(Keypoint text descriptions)
* * * * *
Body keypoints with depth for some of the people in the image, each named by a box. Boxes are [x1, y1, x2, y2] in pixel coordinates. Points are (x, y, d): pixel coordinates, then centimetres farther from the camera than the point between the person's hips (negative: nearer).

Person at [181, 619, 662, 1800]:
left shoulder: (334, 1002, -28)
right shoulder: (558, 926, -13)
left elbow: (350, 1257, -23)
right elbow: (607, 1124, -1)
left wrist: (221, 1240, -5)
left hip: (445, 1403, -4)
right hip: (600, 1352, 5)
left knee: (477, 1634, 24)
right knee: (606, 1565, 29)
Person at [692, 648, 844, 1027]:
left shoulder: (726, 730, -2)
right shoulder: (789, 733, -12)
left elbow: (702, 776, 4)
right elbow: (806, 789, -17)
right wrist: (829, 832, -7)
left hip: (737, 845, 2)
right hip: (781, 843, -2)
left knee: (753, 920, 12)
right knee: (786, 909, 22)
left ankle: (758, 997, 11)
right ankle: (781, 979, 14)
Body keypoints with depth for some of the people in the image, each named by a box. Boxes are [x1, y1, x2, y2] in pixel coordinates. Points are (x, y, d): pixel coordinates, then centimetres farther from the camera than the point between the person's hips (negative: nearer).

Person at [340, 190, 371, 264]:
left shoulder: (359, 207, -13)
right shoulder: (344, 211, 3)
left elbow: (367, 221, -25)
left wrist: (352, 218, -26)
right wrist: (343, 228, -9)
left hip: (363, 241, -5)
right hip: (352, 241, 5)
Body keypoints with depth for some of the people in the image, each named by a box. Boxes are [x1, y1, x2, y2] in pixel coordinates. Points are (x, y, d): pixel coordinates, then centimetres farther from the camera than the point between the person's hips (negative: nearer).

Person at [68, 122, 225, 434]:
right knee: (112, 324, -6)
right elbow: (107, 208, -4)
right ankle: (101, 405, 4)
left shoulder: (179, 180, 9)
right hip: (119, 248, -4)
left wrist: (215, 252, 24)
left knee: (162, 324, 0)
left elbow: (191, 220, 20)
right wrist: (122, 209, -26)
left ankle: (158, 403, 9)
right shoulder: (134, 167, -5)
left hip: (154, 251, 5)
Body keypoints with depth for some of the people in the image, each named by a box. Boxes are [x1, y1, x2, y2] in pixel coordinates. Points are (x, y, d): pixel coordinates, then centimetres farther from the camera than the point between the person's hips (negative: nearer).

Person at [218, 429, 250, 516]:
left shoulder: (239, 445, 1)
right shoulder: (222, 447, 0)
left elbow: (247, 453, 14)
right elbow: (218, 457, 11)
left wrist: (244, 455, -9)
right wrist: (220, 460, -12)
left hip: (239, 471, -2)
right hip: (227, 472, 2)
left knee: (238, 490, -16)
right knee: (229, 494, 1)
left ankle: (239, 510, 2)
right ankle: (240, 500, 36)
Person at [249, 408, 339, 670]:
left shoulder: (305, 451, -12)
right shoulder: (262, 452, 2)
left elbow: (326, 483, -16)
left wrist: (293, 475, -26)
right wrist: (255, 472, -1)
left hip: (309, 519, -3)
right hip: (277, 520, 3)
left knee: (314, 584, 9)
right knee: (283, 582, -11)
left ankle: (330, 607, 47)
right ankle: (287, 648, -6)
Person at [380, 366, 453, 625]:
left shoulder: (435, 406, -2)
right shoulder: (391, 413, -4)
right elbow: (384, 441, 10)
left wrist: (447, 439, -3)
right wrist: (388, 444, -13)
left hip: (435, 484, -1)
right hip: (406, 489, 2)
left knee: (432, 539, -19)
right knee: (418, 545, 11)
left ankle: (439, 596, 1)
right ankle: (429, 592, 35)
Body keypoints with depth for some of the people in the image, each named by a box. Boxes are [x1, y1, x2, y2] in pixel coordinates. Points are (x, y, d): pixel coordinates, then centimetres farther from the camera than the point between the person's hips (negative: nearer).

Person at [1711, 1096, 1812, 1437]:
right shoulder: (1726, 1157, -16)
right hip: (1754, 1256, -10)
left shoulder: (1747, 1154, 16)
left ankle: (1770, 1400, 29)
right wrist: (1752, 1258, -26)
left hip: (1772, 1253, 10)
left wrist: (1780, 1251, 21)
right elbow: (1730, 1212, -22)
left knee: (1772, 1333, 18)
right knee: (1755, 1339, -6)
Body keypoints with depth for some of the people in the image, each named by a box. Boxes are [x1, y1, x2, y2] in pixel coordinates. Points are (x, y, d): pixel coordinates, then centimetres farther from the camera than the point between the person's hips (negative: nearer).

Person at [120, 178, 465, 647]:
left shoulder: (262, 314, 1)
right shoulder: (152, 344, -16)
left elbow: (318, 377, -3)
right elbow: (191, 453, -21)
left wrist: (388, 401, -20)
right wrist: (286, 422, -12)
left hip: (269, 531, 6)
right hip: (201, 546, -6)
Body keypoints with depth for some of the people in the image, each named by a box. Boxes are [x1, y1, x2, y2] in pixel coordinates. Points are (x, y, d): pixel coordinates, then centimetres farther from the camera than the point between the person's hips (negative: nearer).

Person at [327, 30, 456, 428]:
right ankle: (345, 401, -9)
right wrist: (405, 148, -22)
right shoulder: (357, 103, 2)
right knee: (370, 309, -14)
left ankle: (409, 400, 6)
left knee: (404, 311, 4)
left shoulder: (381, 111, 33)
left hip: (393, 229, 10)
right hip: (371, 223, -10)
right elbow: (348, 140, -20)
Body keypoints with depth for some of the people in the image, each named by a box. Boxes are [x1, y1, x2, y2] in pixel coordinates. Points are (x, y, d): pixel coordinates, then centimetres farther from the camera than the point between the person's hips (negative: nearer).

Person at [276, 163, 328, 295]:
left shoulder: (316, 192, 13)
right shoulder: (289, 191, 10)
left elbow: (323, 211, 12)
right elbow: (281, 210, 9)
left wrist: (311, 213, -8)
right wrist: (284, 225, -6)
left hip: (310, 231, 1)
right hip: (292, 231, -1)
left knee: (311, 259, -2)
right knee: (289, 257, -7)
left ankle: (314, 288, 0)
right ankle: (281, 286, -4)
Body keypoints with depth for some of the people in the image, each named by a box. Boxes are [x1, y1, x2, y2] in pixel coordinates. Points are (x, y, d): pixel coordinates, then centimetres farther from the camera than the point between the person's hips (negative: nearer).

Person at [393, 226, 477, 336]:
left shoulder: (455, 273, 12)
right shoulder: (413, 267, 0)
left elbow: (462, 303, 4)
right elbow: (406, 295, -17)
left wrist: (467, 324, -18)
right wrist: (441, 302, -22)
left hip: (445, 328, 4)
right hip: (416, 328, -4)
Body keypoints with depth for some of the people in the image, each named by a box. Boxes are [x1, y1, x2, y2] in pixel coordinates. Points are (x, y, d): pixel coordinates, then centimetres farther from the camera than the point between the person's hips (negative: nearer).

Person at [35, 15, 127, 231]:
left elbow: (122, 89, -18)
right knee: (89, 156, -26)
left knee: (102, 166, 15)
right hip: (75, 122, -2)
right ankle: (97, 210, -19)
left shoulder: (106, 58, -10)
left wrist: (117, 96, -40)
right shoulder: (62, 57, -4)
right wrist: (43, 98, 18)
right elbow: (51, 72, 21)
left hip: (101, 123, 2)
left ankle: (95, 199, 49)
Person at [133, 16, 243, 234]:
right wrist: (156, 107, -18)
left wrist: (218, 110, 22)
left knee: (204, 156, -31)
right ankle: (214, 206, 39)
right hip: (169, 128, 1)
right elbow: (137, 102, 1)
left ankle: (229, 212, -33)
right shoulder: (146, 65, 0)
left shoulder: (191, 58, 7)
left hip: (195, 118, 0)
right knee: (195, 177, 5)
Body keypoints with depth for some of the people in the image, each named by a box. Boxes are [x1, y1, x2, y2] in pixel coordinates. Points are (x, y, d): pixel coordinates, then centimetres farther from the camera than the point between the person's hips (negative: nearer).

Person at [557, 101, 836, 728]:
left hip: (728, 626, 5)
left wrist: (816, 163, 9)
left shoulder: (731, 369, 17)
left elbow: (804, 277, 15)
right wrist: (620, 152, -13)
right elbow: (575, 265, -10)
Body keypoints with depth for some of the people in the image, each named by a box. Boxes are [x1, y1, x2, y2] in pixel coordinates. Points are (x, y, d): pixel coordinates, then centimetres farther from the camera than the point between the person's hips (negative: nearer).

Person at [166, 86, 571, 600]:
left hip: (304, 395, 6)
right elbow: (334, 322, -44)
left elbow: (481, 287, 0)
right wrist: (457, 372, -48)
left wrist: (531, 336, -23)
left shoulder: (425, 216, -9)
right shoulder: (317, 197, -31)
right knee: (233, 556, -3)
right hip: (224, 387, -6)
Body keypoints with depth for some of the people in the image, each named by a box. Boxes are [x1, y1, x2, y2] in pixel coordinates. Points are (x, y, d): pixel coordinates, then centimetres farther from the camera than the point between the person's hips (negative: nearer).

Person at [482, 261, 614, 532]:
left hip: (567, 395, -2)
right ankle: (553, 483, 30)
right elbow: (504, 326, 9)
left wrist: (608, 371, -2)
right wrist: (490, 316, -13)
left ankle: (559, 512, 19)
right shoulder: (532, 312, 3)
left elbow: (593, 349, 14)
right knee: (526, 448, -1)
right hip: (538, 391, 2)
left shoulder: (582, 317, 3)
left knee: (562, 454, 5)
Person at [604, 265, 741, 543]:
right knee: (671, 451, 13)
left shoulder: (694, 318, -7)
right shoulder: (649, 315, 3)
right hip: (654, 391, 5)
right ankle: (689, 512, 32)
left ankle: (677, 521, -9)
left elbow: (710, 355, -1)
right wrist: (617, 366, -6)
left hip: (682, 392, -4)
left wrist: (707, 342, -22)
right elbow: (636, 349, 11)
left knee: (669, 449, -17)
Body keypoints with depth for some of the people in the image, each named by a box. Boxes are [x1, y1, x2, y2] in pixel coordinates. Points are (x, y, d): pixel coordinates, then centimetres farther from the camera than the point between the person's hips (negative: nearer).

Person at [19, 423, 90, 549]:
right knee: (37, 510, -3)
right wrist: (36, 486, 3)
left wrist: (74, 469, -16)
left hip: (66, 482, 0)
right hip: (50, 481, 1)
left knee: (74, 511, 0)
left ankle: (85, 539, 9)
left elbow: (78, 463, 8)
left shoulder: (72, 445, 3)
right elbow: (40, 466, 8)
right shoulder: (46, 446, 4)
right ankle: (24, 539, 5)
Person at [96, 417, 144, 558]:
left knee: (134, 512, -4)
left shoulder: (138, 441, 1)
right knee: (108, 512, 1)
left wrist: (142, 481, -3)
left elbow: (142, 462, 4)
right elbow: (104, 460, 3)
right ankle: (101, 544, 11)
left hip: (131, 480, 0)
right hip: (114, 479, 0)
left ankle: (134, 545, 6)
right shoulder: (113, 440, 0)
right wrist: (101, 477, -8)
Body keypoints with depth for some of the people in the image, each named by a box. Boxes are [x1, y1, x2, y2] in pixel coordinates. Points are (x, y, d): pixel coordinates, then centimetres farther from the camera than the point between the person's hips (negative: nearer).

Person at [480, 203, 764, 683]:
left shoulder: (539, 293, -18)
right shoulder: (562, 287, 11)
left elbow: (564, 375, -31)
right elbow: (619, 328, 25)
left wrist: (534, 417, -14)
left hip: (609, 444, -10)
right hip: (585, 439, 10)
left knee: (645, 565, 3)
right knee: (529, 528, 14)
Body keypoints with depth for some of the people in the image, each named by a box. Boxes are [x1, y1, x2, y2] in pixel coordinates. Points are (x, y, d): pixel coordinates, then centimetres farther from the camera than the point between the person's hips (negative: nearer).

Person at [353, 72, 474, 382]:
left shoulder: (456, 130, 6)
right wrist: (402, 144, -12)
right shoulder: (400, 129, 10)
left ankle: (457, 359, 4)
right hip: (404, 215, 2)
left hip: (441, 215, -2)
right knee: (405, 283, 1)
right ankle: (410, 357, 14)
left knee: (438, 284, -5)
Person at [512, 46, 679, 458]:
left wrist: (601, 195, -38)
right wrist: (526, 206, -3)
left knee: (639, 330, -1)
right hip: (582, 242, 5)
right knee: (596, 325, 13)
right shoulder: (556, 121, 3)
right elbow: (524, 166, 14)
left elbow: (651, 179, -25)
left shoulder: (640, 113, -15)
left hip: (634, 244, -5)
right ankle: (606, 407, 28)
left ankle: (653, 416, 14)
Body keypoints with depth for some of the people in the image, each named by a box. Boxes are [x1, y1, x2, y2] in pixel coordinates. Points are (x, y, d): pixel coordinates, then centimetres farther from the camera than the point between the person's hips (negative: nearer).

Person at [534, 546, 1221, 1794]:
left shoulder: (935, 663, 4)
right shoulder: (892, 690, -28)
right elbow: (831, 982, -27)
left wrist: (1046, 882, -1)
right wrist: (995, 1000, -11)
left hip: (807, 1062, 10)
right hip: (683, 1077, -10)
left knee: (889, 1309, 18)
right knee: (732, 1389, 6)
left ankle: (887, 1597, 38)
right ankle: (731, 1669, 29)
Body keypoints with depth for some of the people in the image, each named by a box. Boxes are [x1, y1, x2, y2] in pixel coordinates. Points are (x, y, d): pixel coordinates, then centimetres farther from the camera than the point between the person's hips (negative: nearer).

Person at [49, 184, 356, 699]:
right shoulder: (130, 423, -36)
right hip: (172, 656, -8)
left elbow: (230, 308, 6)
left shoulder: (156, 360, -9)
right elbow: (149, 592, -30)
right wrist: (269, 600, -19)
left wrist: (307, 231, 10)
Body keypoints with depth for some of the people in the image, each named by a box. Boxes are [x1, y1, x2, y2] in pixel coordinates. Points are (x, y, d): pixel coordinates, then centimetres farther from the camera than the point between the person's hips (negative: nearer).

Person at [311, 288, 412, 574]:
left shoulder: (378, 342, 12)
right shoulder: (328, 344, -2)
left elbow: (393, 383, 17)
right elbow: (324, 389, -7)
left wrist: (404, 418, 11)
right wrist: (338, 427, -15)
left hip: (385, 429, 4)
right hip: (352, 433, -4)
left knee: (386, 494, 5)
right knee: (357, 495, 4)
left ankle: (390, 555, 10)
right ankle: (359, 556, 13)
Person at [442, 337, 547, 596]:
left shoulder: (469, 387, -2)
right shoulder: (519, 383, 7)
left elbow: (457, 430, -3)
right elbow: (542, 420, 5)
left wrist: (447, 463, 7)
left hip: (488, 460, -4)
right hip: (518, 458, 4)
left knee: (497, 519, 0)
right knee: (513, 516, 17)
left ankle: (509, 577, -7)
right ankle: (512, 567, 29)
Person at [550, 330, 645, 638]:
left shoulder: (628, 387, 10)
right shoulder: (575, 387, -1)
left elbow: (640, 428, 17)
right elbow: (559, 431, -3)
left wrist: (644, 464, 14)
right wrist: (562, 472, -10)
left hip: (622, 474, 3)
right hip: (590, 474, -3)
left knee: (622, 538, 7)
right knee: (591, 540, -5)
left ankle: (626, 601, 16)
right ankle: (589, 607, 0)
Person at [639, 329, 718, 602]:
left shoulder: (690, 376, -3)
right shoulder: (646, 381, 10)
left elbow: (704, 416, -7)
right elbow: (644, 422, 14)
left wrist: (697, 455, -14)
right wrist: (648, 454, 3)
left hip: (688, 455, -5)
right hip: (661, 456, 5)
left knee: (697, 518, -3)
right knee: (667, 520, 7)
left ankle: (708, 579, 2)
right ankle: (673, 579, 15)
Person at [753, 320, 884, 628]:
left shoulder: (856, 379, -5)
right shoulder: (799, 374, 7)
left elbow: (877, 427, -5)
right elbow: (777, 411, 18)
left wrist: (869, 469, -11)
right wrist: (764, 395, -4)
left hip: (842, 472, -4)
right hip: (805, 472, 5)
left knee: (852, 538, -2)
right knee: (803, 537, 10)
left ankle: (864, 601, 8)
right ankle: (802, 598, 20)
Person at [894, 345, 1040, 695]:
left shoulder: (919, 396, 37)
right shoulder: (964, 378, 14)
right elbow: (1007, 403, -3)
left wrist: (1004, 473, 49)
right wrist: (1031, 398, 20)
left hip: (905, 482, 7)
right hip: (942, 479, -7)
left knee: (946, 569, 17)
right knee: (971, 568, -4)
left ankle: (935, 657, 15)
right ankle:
* * * * *
Above are the records; print exactly the lines from the line with "right elbow: (406, 295, -17)" to the line with "right knee: (89, 156, -26)", including both, and nothing else.

right elbow: (406, 295, -17)
left wrist: (467, 324, -18)
right wrist: (441, 302, -22)
left hip: (445, 328, 4)
right hip: (416, 328, -4)
Body keypoints with depth for some of the people in the image, each named by a box. Boxes are [x1, y1, x2, y2] in pixel coordinates. Points are (x, y, d): pixel coordinates, then centimetres farther from the camera than the point between the person's hips (negative: nearer).

Person at [35, 15, 127, 231]:
left elbow: (122, 89, -18)
right knee: (89, 156, -26)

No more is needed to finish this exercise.